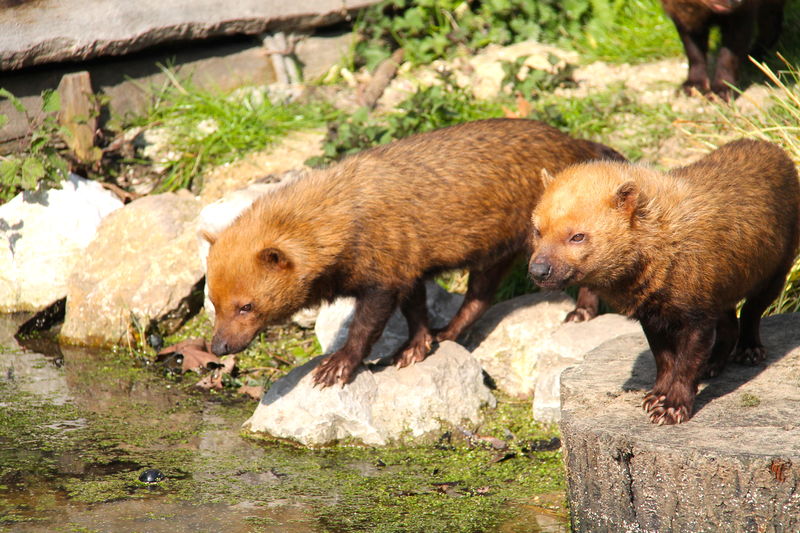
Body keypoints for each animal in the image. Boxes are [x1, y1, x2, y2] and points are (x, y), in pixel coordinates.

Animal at [202, 119, 624, 386]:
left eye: (246, 306)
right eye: (213, 302)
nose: (218, 347)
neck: (344, 215)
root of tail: (578, 143)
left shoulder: (384, 277)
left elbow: (365, 327)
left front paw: (337, 367)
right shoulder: (409, 267)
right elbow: (416, 312)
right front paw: (416, 348)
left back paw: (581, 312)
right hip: (495, 253)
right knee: (480, 298)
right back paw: (448, 331)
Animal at [528, 139, 796, 426]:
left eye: (578, 236)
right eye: (537, 230)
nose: (538, 270)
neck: (666, 244)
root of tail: (773, 147)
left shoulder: (698, 311)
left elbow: (686, 362)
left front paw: (672, 407)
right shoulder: (654, 312)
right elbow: (665, 359)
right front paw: (656, 396)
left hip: (778, 268)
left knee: (751, 310)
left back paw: (749, 350)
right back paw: (713, 364)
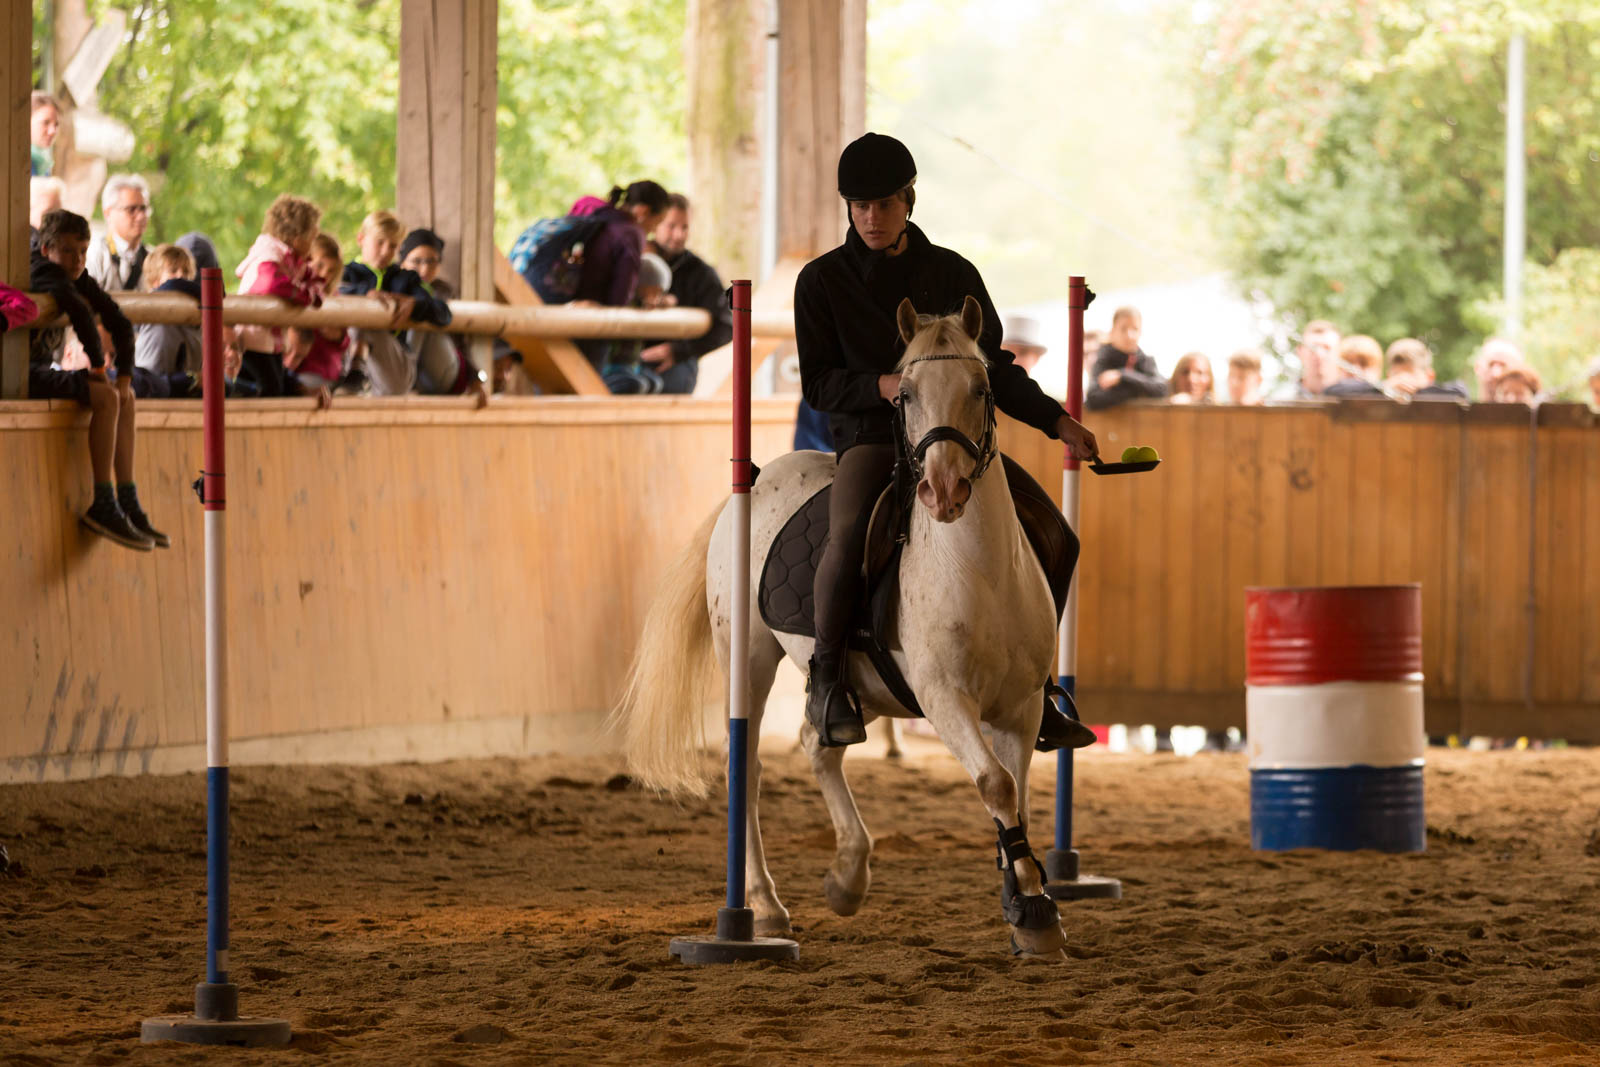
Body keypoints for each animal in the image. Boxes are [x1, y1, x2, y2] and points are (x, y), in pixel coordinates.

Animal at [617, 295, 1068, 953]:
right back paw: (763, 908)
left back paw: (848, 876)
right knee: (746, 766)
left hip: (864, 689)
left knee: (818, 740)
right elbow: (996, 785)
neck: (978, 568)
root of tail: (758, 478)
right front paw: (1033, 911)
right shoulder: (944, 699)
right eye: (903, 394)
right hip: (747, 659)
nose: (944, 489)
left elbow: (1020, 798)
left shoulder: (1024, 704)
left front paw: (1026, 899)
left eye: (983, 387)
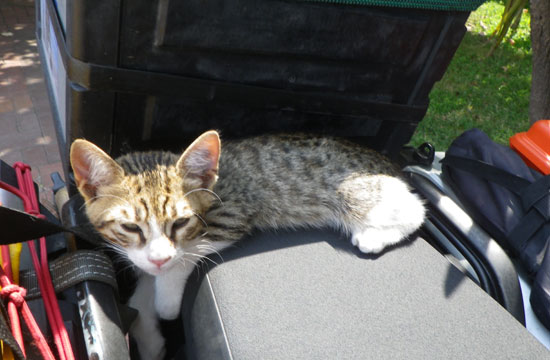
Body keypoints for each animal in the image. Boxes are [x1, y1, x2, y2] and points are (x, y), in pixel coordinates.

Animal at [70, 131, 426, 358]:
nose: (159, 259)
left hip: (357, 193)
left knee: (417, 211)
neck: (214, 184)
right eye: (130, 227)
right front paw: (150, 338)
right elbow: (144, 291)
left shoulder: (232, 214)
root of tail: (392, 166)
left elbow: (184, 256)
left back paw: (373, 235)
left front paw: (167, 301)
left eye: (181, 222)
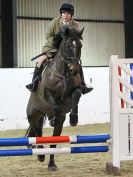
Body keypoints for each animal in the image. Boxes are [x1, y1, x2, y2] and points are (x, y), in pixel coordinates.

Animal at [25, 25, 83, 171]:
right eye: (67, 46)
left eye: (80, 46)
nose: (74, 70)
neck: (63, 73)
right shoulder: (46, 93)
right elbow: (55, 105)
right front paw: (54, 117)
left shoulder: (76, 90)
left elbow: (76, 96)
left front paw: (74, 119)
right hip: (34, 117)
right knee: (38, 134)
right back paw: (41, 155)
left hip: (56, 125)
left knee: (53, 143)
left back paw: (51, 164)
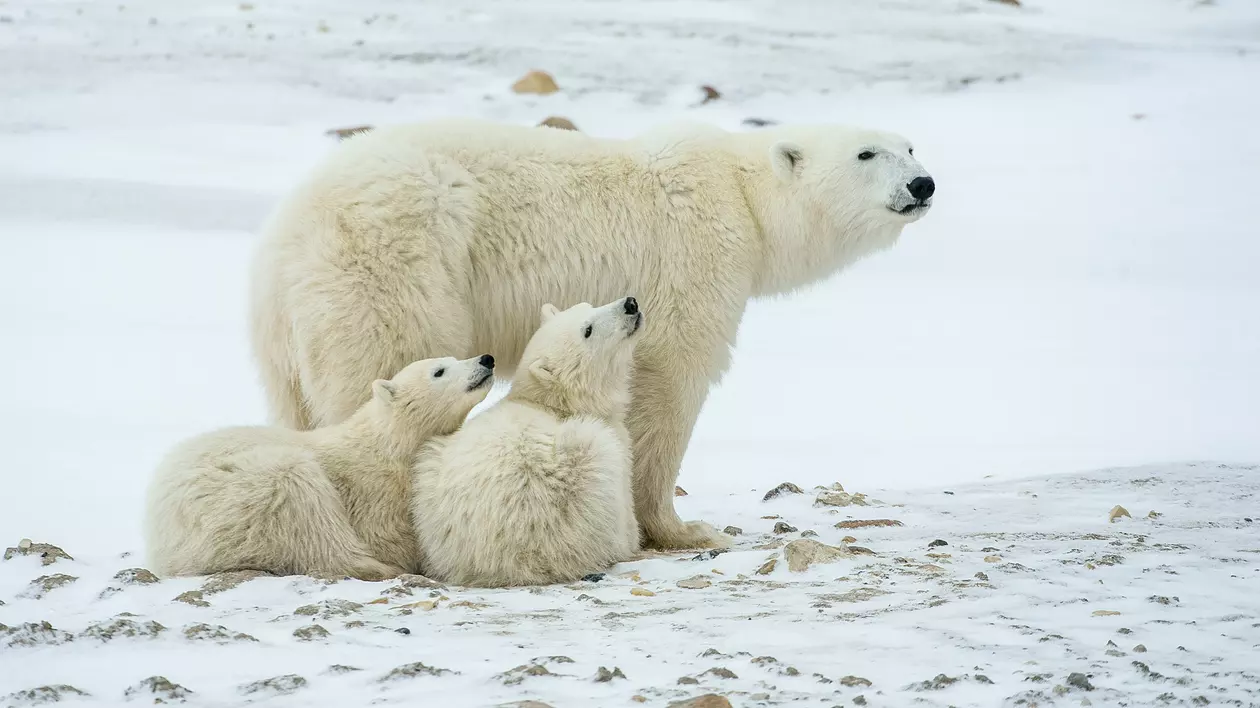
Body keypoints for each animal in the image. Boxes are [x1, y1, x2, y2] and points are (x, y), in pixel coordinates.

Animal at [140, 352, 488, 579]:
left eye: (457, 357)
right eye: (439, 371)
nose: (485, 359)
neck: (389, 445)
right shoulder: (371, 490)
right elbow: (387, 537)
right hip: (238, 493)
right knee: (308, 513)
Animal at [248, 115, 937, 549]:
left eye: (910, 146)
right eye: (866, 153)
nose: (923, 183)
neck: (743, 197)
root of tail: (290, 230)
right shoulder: (694, 256)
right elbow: (669, 377)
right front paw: (679, 529)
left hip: (283, 331)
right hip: (399, 263)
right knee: (392, 364)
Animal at [415, 296, 640, 584]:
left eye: (588, 306)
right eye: (588, 330)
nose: (630, 304)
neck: (550, 403)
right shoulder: (613, 439)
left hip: (430, 476)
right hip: (587, 476)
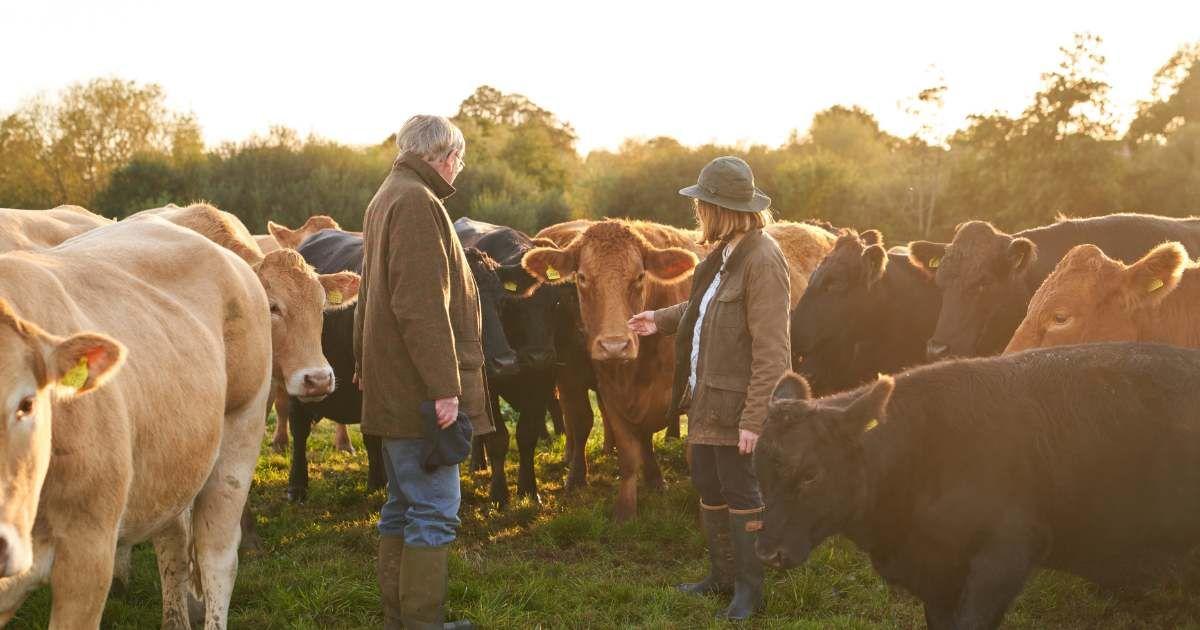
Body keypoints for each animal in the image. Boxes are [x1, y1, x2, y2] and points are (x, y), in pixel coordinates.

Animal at [523, 219, 834, 519]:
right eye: (582, 277)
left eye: (639, 276)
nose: (614, 345)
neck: (633, 377)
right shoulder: (610, 394)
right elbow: (628, 455)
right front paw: (626, 511)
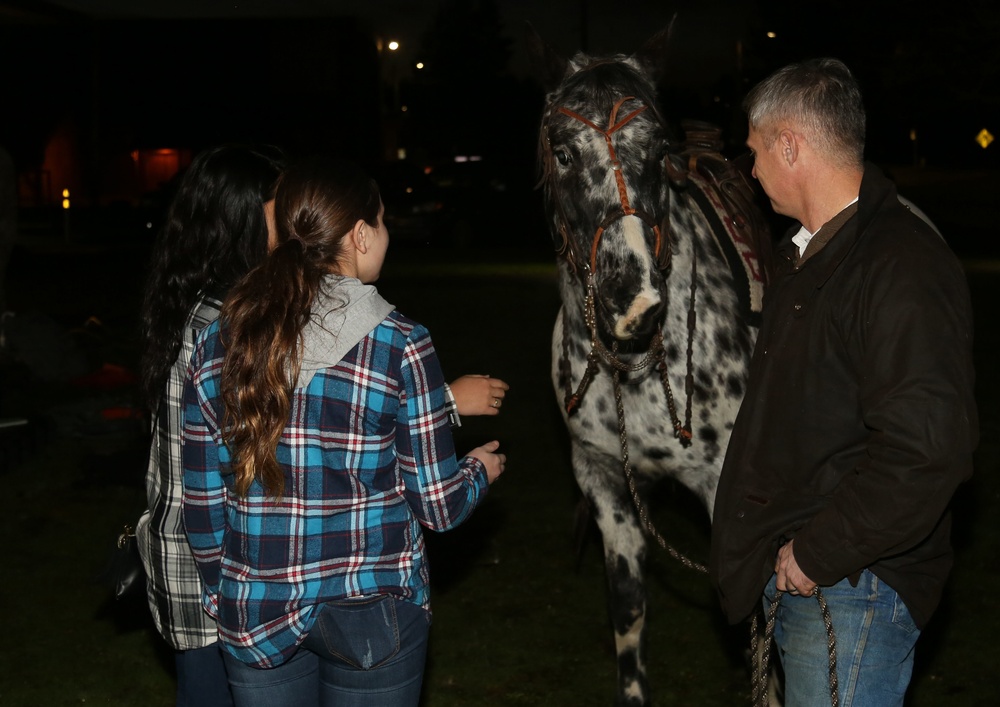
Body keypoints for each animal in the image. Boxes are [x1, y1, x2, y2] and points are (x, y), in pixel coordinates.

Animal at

**WORK REQUEST**
Pictures excluded, output exactly the line that contains "neck: (63, 73)" and every line after it to the end of the data above.

**OUTPUT OF THE EXERCISE**
neck: (63, 73)
right shoulder: (46, 93)
right elbow: (55, 105)
right front paw: (54, 117)
left shoulder: (76, 90)
left elbow: (76, 96)
left front paw: (74, 119)
right hip: (34, 117)
right knee: (38, 134)
right back paw: (41, 155)
left hip: (56, 125)
left knee: (53, 143)
left back paw: (51, 164)
Body keypoints for each animal in the image. Boxes are [x1, y1, x2, y2] and points are (x, y), in pixel coordinates.

Animal at [140, 352, 488, 579]:
left eye: (457, 357)
right eye: (439, 371)
nose: (485, 359)
neck: (389, 445)
right shoulder: (371, 490)
right elbow: (387, 537)
right hip: (238, 493)
right knee: (308, 513)
Animal at [248, 115, 937, 549]:
left eye: (910, 146)
right eye: (866, 153)
nose: (923, 183)
neck: (743, 197)
root of tail: (290, 230)
right shoulder: (694, 256)
right elbow: (669, 377)
right front paw: (679, 529)
left hip: (283, 331)
right hip: (399, 263)
right knee: (392, 364)
Animal at [415, 296, 640, 584]:
left eye: (588, 306)
right eye: (588, 330)
nose: (630, 304)
neck: (550, 403)
right shoulder: (613, 439)
left hip: (430, 476)
right hip: (587, 476)
Body keypoints for each animal in the image. Boxes are [x1, y1, x2, y2] and points are (x, y), in pixel coordinates.

Animal at [523, 219, 834, 519]:
right eye: (582, 277)
left eye: (639, 276)
nose: (614, 345)
neck: (633, 377)
right shoulder: (610, 394)
right elbow: (628, 455)
right front paw: (626, 511)
Body keypoints for each animal in the image. Boxes are [x1, y1, x2, y2] and points are (x, y), in pixel coordinates.

Animal at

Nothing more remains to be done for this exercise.